A: I think the real problem for many children is that once school is out they and many of their parents seem to think that July and August are holiday times.

Expectations are down, responsibilities are hidden in the closet and family routines have come grinding to a halt. This is of course a misnomer, but enough families buy into the need for a free-for-all summer to warrant some discussions.

If summer vacations are to be successful for your children, you need to start by appreciating that while your children might have a vacation from school, they do not have a vacation from other corners in their routines.

In fact, routines are more important than ever. Without them, older children sleep in too late, while younger children are romping around far too early. Regular bedtimes are important throughout the summer.

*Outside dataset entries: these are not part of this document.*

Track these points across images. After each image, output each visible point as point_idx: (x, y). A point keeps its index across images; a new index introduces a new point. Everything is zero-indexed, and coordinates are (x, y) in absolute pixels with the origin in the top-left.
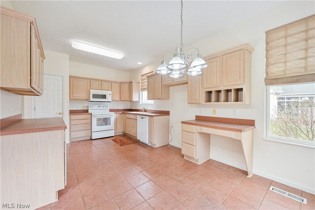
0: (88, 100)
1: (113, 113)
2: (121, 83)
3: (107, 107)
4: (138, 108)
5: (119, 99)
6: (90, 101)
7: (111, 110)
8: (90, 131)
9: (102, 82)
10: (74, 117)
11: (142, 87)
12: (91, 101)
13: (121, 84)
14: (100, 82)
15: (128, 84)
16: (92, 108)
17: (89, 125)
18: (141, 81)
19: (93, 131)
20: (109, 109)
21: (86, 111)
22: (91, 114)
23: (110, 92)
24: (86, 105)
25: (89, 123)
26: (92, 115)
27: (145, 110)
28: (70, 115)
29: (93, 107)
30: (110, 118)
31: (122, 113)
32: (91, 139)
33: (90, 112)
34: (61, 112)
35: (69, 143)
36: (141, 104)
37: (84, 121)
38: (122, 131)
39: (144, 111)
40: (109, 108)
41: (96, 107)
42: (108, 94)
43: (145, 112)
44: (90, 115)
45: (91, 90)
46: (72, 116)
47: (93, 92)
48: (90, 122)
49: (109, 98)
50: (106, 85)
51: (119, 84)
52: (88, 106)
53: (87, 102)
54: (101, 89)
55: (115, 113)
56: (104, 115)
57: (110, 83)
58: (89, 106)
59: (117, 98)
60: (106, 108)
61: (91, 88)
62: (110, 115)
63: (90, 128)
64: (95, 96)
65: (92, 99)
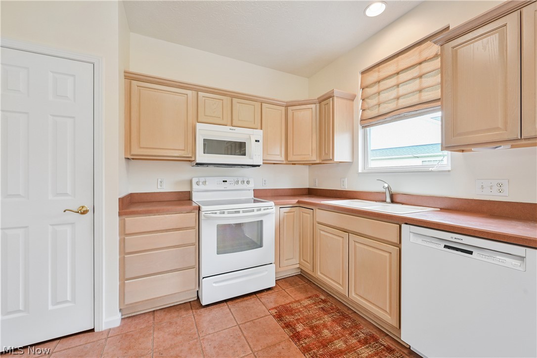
0: (189, 160)
1: (272, 203)
2: (287, 106)
3: (248, 182)
4: (347, 187)
5: (283, 158)
6: (197, 164)
7: (260, 195)
8: (193, 272)
9: (235, 100)
10: (136, 222)
11: (365, 112)
12: (198, 161)
13: (290, 108)
14: (227, 99)
15: (313, 106)
16: (202, 187)
17: (193, 249)
18: (359, 93)
19: (203, 274)
20: (254, 190)
21: (184, 198)
22: (199, 209)
23: (258, 134)
24: (186, 176)
25: (193, 244)
26: (202, 214)
27: (392, 196)
28: (120, 214)
29: (204, 183)
30: (261, 221)
31: (298, 202)
32: (196, 304)
33: (196, 198)
34: (88, 207)
35: (118, 323)
36: (360, 171)
37: (174, 238)
38: (298, 266)
39: (388, 200)
40: (252, 186)
41: (214, 183)
42: (253, 141)
43: (393, 201)
44: (194, 215)
45: (199, 126)
46: (129, 220)
47: (205, 131)
48: (194, 239)
49: (255, 154)
50: (244, 110)
51: (283, 109)
52: (191, 181)
53: (187, 166)
54: (229, 123)
55: (276, 204)
56: (241, 214)
57: (258, 105)
58: (194, 181)
59: (278, 154)
60: (245, 186)
61: (200, 120)
62: (262, 212)
63: (193, 262)
64: (211, 146)
65: (201, 157)
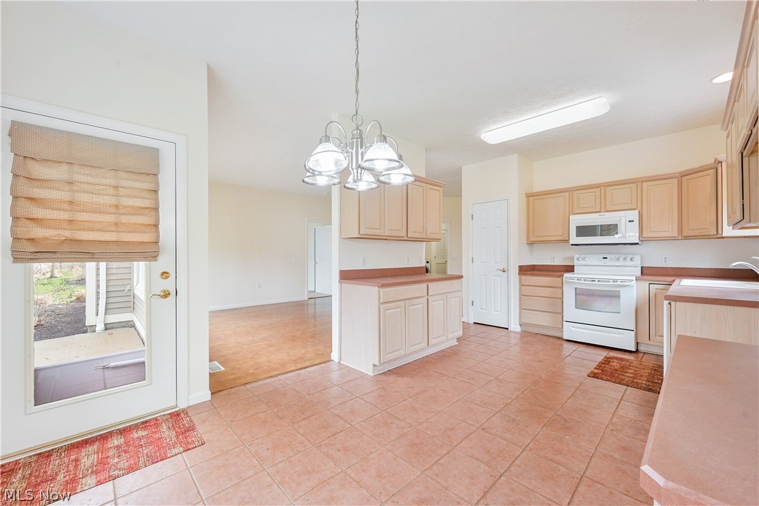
0: (565, 241)
2: (681, 176)
3: (632, 259)
5: (675, 234)
8: (560, 317)
9: (608, 188)
12: (573, 243)
13: (683, 178)
15: (711, 171)
16: (582, 262)
19: (565, 319)
20: (641, 267)
23: (633, 215)
28: (519, 274)
29: (583, 259)
40: (638, 263)
41: (594, 259)
44: (560, 279)
45: (572, 217)
46: (524, 278)
47: (578, 220)
49: (629, 233)
51: (675, 181)
52: (571, 257)
54: (602, 209)
57: (635, 186)
58: (576, 257)
60: (628, 262)
61: (573, 212)
64: (583, 231)
65: (574, 239)
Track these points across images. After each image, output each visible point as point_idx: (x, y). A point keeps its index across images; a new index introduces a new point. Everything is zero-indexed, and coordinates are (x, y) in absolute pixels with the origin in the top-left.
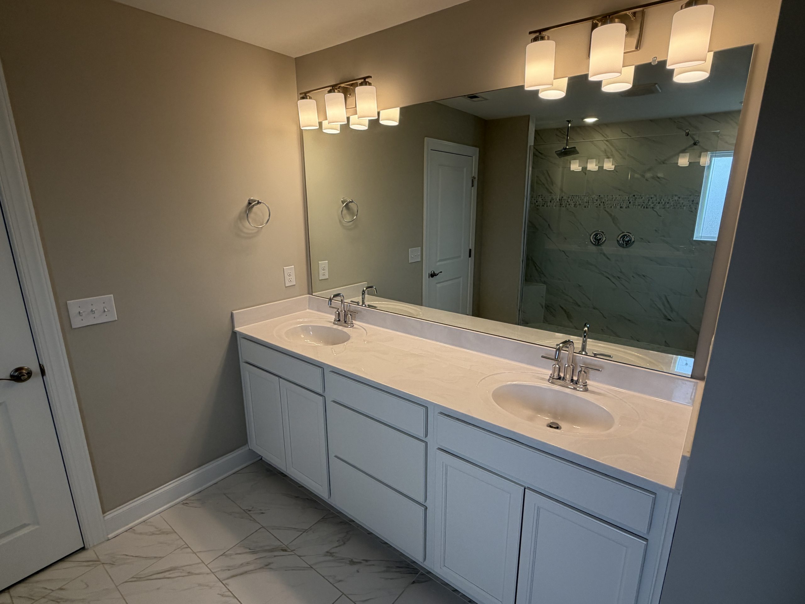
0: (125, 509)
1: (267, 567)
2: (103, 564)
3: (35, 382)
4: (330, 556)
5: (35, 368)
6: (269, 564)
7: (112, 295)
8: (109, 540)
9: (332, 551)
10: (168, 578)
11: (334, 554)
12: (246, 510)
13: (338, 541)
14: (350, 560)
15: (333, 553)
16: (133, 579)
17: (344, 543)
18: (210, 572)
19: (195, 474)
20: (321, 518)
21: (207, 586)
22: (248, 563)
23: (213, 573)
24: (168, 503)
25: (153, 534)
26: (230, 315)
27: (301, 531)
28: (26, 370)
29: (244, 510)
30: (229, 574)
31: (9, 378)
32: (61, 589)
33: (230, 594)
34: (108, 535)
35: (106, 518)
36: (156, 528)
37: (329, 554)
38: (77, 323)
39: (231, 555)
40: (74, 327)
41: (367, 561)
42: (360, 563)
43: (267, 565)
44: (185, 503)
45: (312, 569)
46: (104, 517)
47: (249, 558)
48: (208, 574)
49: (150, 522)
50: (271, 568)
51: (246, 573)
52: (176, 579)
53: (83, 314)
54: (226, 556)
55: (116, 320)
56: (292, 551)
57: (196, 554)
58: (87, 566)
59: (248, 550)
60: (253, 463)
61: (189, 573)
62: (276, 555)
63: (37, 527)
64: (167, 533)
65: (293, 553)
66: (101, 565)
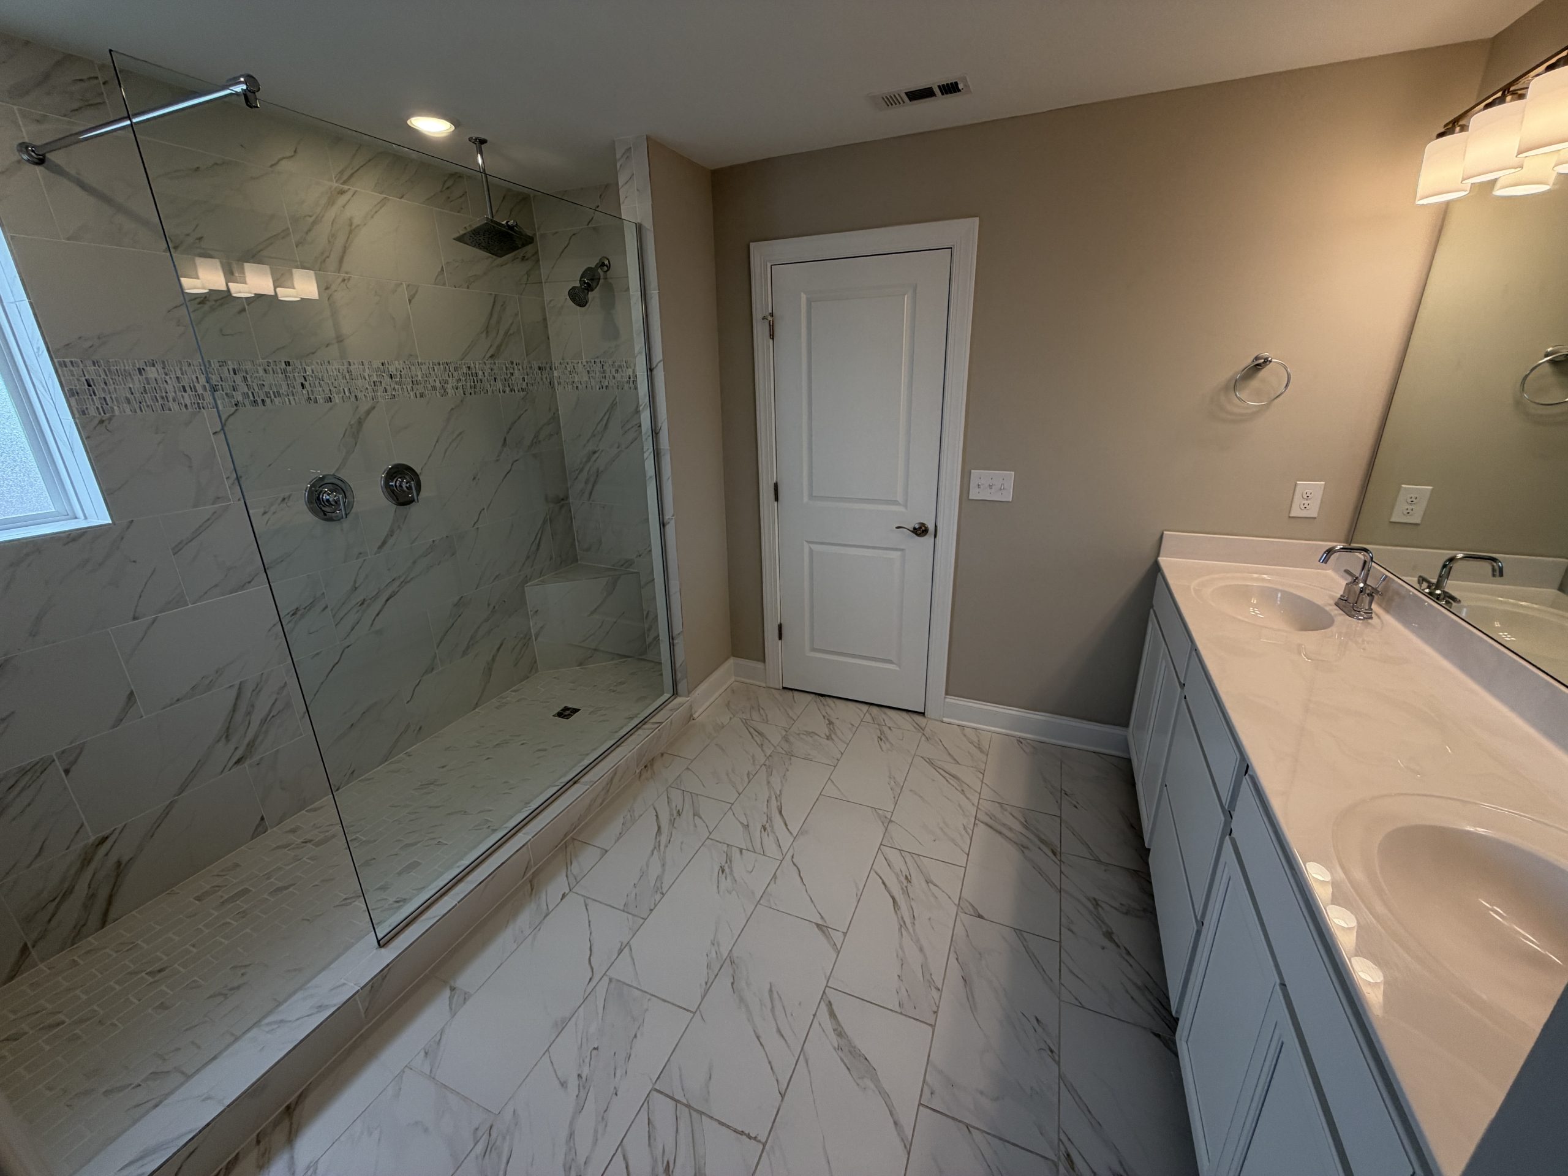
0: (958, 702)
1: (1023, 849)
2: (924, 734)
3: (928, 540)
4: (1093, 904)
5: (931, 528)
6: (1027, 848)
7: (1013, 473)
8: (942, 722)
9: (1099, 903)
10: (947, 781)
11: (1100, 909)
12: (1065, 791)
13: (1121, 904)
14: (1110, 931)
15: (1101, 907)
16: (928, 760)
17: (1126, 914)
18: (977, 805)
19: (1044, 718)
20: (1134, 869)
21: (963, 811)
22: (1010, 829)
23: (978, 807)
24: (1006, 729)
25: (972, 743)
26: (1158, 536)
27: (1093, 856)
28: (926, 527)
29: (1061, 789)
30: (987, 819)
31: (912, 530)
32: (890, 728)
33: (971, 832)
34: (944, 717)
35: (947, 700)
36: (979, 741)
37: (1094, 902)
38: (974, 495)
39: (1006, 810)
40: (971, 497)
41: (1128, 953)
42: (1118, 946)
43: (1022, 846)
44: (1020, 741)
45: (1059, 893)
46: (945, 698)
47: (1018, 827)
48: (973, 804)
49: (979, 733)
50: (1023, 852)
51: (1000, 833)
52: (950, 786)
53: (982, 487)
54: (1002, 807)
55: (1009, 502)
56: (1060, 861)
57: (982, 784)
58: (915, 727)
59: (1023, 820)
60: (1119, 757)
61: (963, 791)
62: (1041, 848)
63: (898, 669)
64: (982, 751)
65: (1058, 862)
66: (920, 734)
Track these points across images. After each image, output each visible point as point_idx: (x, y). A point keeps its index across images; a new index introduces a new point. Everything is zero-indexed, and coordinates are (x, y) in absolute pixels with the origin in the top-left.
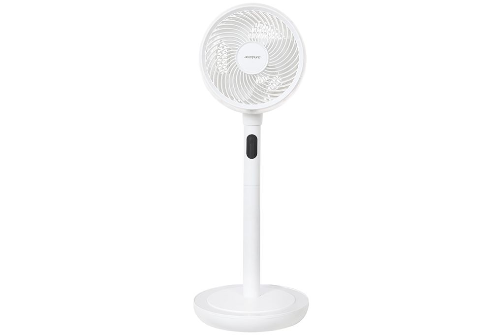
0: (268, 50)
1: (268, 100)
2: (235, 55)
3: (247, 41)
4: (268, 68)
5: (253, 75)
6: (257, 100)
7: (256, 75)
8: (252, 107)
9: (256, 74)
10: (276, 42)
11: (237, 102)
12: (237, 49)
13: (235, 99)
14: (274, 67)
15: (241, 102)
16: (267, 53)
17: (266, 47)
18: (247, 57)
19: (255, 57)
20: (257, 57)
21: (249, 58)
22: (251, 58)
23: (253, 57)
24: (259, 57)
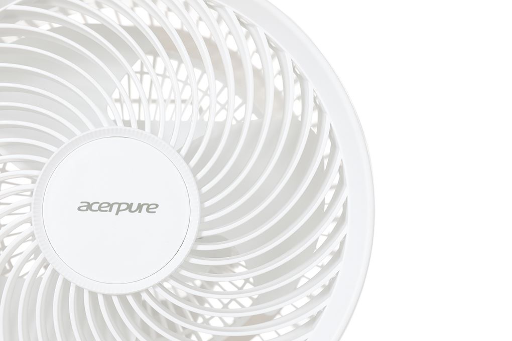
7: (136, 295)
16: (195, 188)
18: (93, 208)
19: (132, 204)
20: (140, 207)
21: (100, 209)
22: (110, 211)
23: (120, 204)
24: (151, 208)
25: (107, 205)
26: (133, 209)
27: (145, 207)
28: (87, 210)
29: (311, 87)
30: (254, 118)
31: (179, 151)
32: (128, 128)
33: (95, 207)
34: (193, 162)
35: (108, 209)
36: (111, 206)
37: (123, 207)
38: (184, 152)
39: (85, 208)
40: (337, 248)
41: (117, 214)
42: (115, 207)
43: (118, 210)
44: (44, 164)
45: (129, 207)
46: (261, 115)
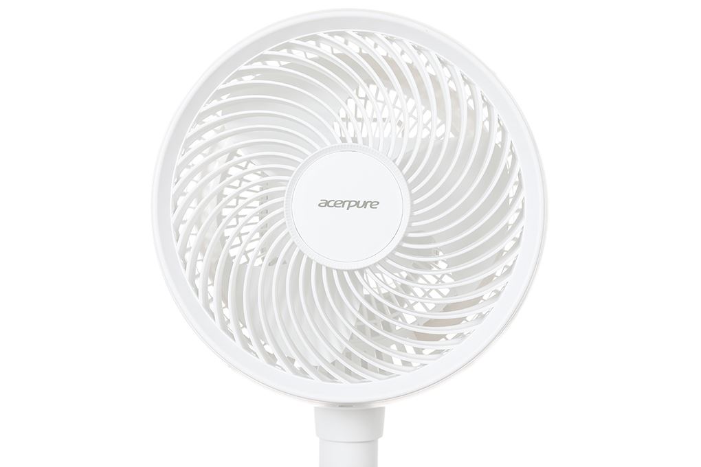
0: (407, 177)
1: (405, 363)
2: (281, 193)
3: (329, 144)
4: (405, 245)
5: (351, 273)
6: (365, 365)
7: (362, 271)
8: (347, 391)
9: (361, 265)
10: (438, 148)
11: (289, 372)
12: (289, 173)
13: (280, 362)
14: (429, 240)
15: (303, 373)
16: (406, 190)
17: (401, 167)
18: (330, 205)
19: (359, 202)
20: (365, 204)
21: (335, 205)
22: (343, 206)
23: (350, 202)
24: (373, 205)
25: (340, 202)
26: (360, 206)
27: (369, 204)
28: (325, 206)
29: (496, 112)
30: (452, 136)
31: (394, 161)
32: (356, 144)
33: (332, 204)
34: (405, 170)
35: (341, 205)
36: (343, 203)
37: (353, 203)
38: (398, 162)
39: (324, 205)
40: (518, 236)
41: (348, 209)
42: (347, 204)
43: (349, 206)
44: (293, 172)
45: (357, 204)
46: (457, 134)
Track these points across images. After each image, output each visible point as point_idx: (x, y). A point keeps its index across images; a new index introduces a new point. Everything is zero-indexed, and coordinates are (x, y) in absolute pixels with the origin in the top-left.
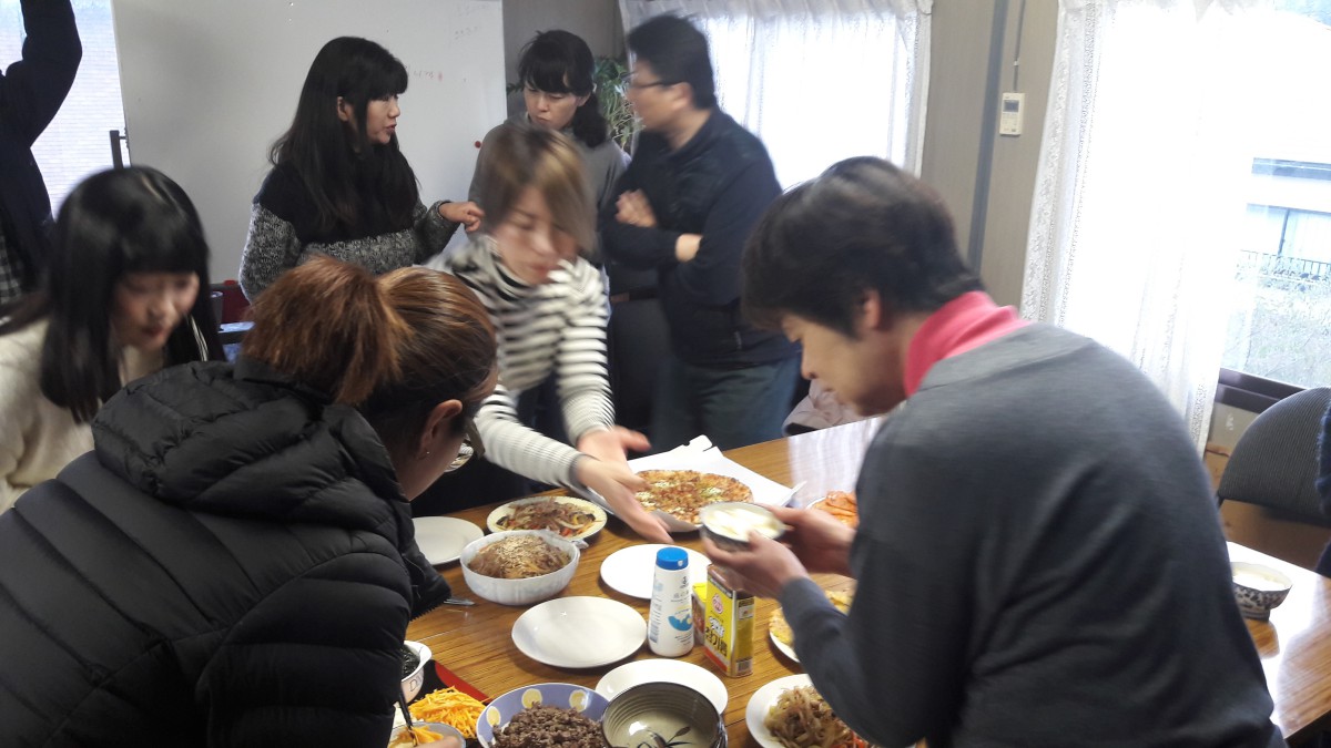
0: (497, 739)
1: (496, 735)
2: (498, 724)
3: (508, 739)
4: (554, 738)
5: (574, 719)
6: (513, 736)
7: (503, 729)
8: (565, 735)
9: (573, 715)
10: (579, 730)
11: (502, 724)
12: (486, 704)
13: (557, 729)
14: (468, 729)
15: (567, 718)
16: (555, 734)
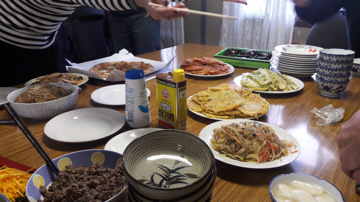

You can give your children an extra half hour from their regular school times and that gives you a little bit of leeway, but whatever you decide to do, you need to do it consistently. Kids tend to be happier, healthier and busier when they are up in the morning and off their cellphones in the evening.

The same is true for meals. Summertime can be a lot of fun: you can have cookouts, wiener roasts (as long as your local nutritionist does not catch you), barbecues and any number of family meals. It works better when they too are built around consistency. And it works even better when all kids take their turns helping in the kitchen and emptying the dishwasher.

That is about it. You set up your routines, monitor the occasional interpersonal feud that is part and parcel of sibling rivalry and you let your children spark their creativity to determine how they might want to spend those few hours they are now free from the classroom.

Most of us as parents try to do too much for the children. We want to enrol them in this and that and everything else that keeps them busy when really, once they have tired of telling you how bored they are, they are more than capable of figuring out what to do once you have turned both television and electronic devices off and left them to their own resources.

It is not that hard, but it does require a little bit of both patience on your part and an intrinsic belief that most children have greater capacities for looking after themselves than that for which we give them credit.